Document segment Block Start

Original article ISPreview UK:Read More
Network operator CityFibre, which has so far deployed their gigabit-capable full fibre broadband (FTTP) lines to cover 4.3 million UK premises (RFS), have said that recent newspaper “speculation” around the possibility of the business being acquired by Virgin Media (O2) are “unfounded“. The operator added that they were now close to securing a much-needed financing deal.
Just to recap. CityFibre currently still aspires to cover up to 8 million UK premises with their new FTTP (XGS-PON) broadband network – representing c.30% of the UK. But their original target of hitting that by the end of 2025 will not be achieved, and the operator has instead shifted their strategy to focus more on growth via mergers and acquisition (M&A) of smaller alternative networks (e.g. the deal to acquire Connexin – here, as well as Lit Fibre before that).
Like so many other network operators, CityFibre is also under pressure from high interest rates, rising build costs and competition, which has already impacted some of their commercial deployments. This tends to make it more of a challenge to raise fresh investment, too. On top of that, one of the operator’s key ISP partners, TalkTalk (accounting for c.150k CityFibre customers), is struggling in ways that could risk wider harm in the future (here).

Document segment Block End

Exercise description: Continue the CityFibre news article from the point where it stops.

Supplied entries Block Start

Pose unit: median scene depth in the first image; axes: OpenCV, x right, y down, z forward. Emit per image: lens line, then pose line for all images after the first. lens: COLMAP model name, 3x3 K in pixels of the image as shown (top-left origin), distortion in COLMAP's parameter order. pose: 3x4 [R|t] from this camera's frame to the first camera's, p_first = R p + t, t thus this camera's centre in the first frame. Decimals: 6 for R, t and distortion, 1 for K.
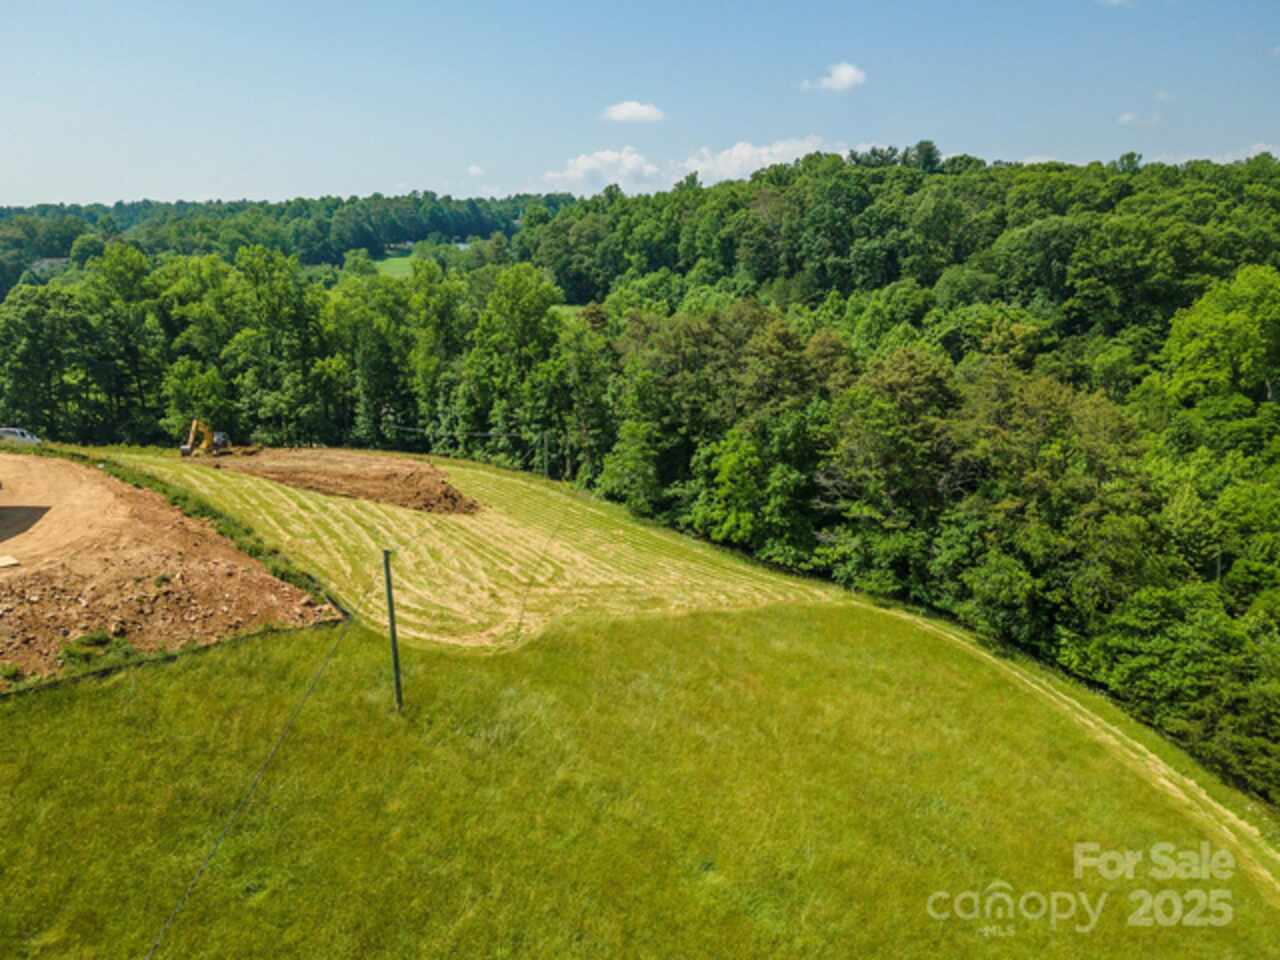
lens RADIAL K [[920.8, 0, 640.0], [0, 920.8, 480.0], [0, 0, 1]] dist [0.040885, 0.000385]
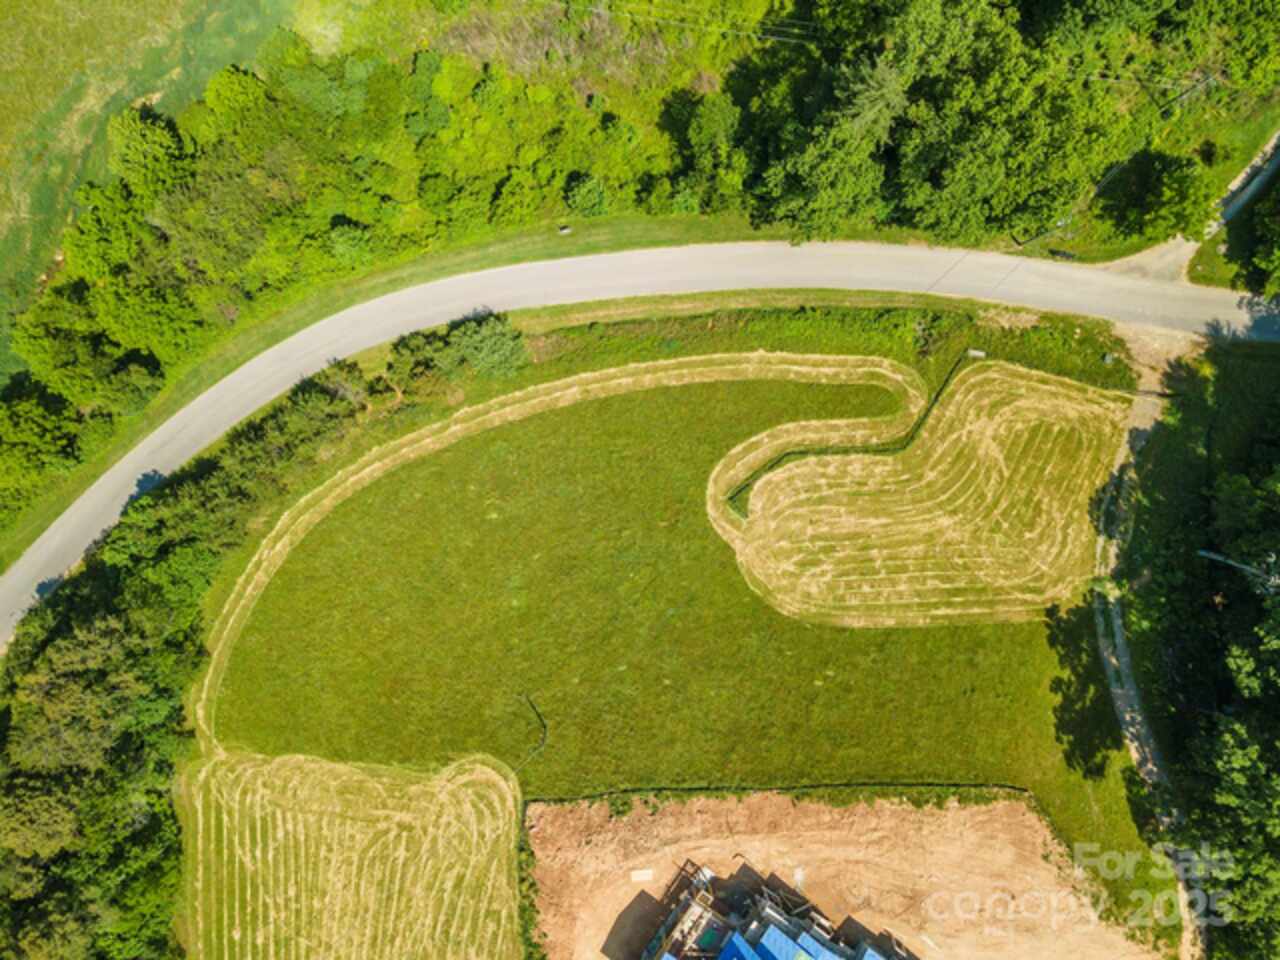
lens RADIAL K [[920.8, 0, 640.0], [0, 920.8, 480.0], [0, 0, 1]] dist [0.040885, 0.000385]
pose [[-0.707238, -0.706667, -0.020877, 0.054761], [0.151990, -0.180820, 0.971701, -0.945942], [-0.690444, 0.684051, 0.235289, -0.147711]]
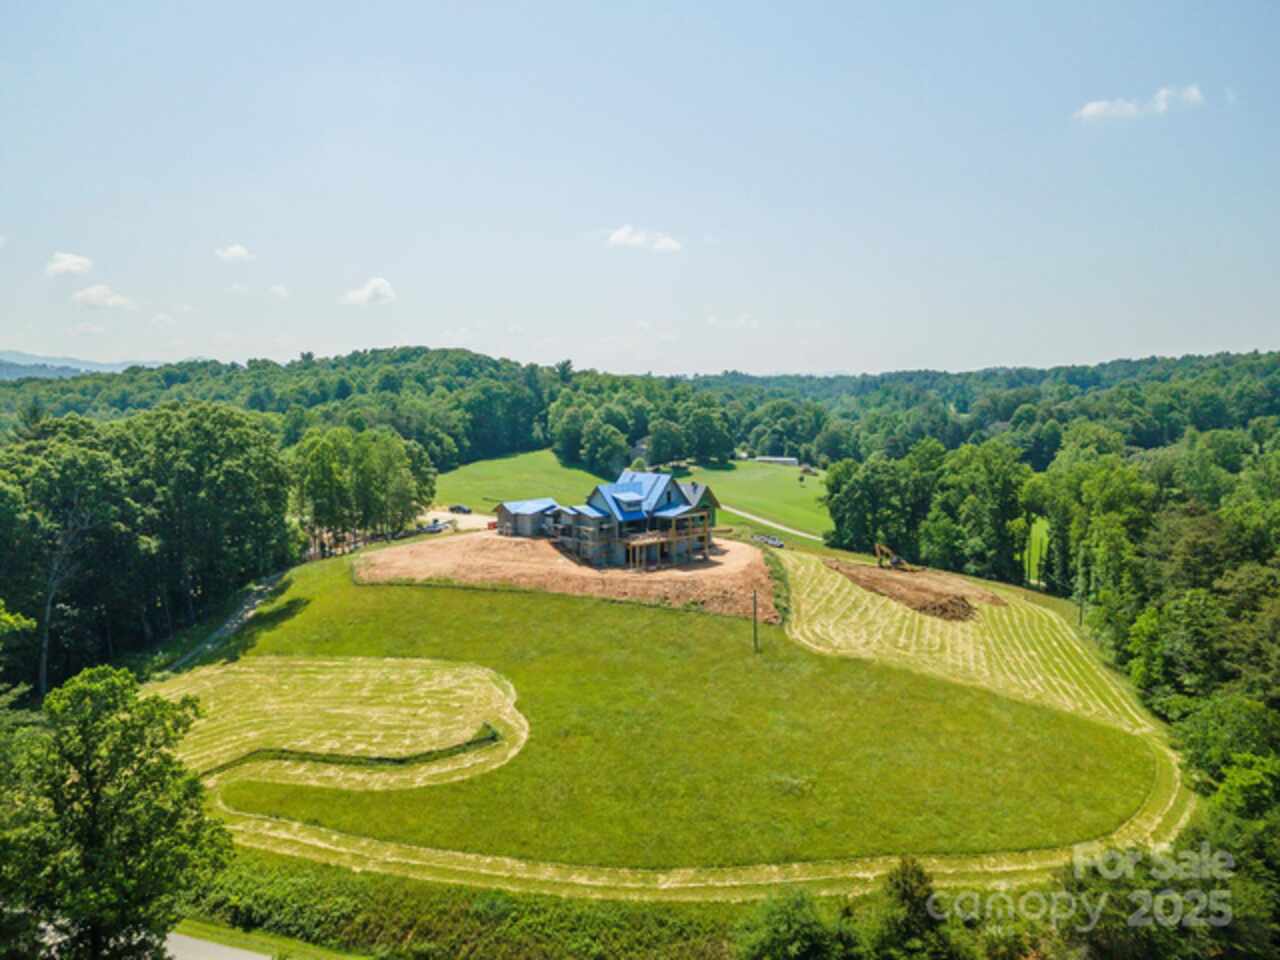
lens RADIAL K [[935.4, 0, 633.3], [0, 935.4, 485.5], [0, 0, 1]] dist [0.018475, 0.056214]
pose [[0.530136, 0.080288, -0.844103, 0.788080], [-0.198855, 0.979515, -0.031722, -0.030621], [0.824265, 0.184671, 0.535243, -0.374796]]
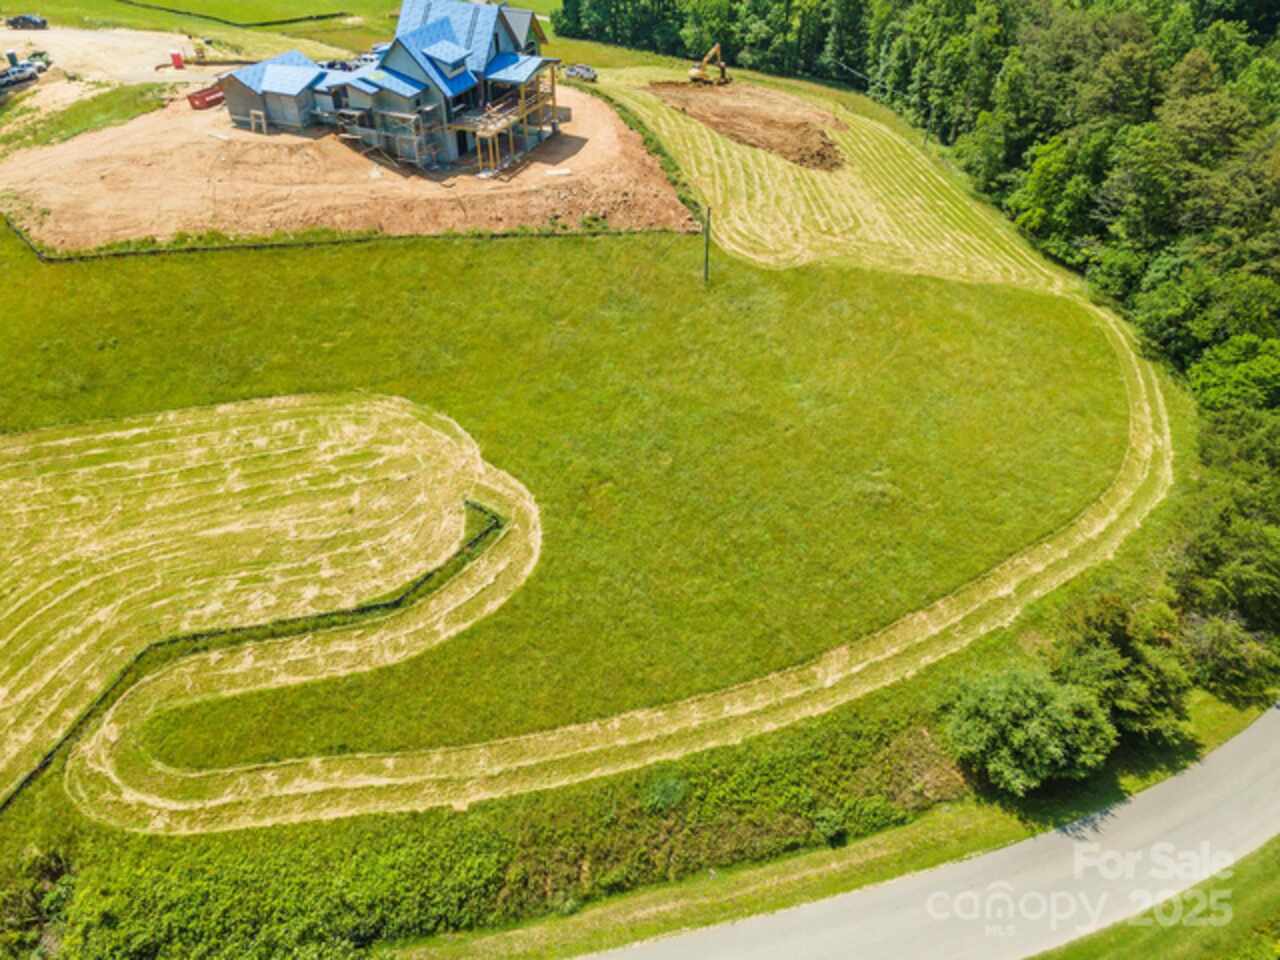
lens RADIAL K [[935.4, 0, 633.3], [0, 935.4, 485.5], [0, 0, 1]] dist [0.018475, 0.056214]
pose [[0.842343, 0.339075, -0.418911, 0.285937], [-0.133246, 0.884179, 0.447742, -0.121961], [0.522211, -0.321334, 0.789962, -0.407099]]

Supplied entries Block End

Reply:
Despite this, reports from earlier this year had indicated that CityFibre were working toward securing a crucial c.£1.5bn financing package, which was said to reflect a £500m equity financing deal with existing investors (here) and around £1bn of incremental debt funding – roughly enough liquidity to keep them fuelled through to mid-2027 and to support their M&A drive. But that deal has yet to emerge.
The latest development sees the Telegraph reporting that two of CityFibre’s major investors (Mubadala and Goldman Sachs), as well as some of their lenders, have in recent months approached the parents of Virgin Media and O2 (i.e. Liberty Global and Telefonica) to discuss options, including a potential sale (perhaps not for the first time). But the alleged exploratory talks didn’t go very far and are not thought to be ongoing.
A CityFibre spokesman said:
“Any speculation about a potential sale is unfounded. CityFibre is in a strong position and we expect to announce details of our financing shortly, supporting our role in consolidating the sector and accelerating CityFibre’s next phase of growth.”
Crucially, the company’s shareholders have also issued a statement, which says they “remain committed to CityFibre’s long-term success and are actively engaged in supporting the company’s next phase of growth“. ISPreview’s own sources have similarly indicated that the future financing deal could end up being worth more than £1.5bn and is expected to be agreed in the next few weeks, before the end of July (existing funding is due to run out around mid-2025).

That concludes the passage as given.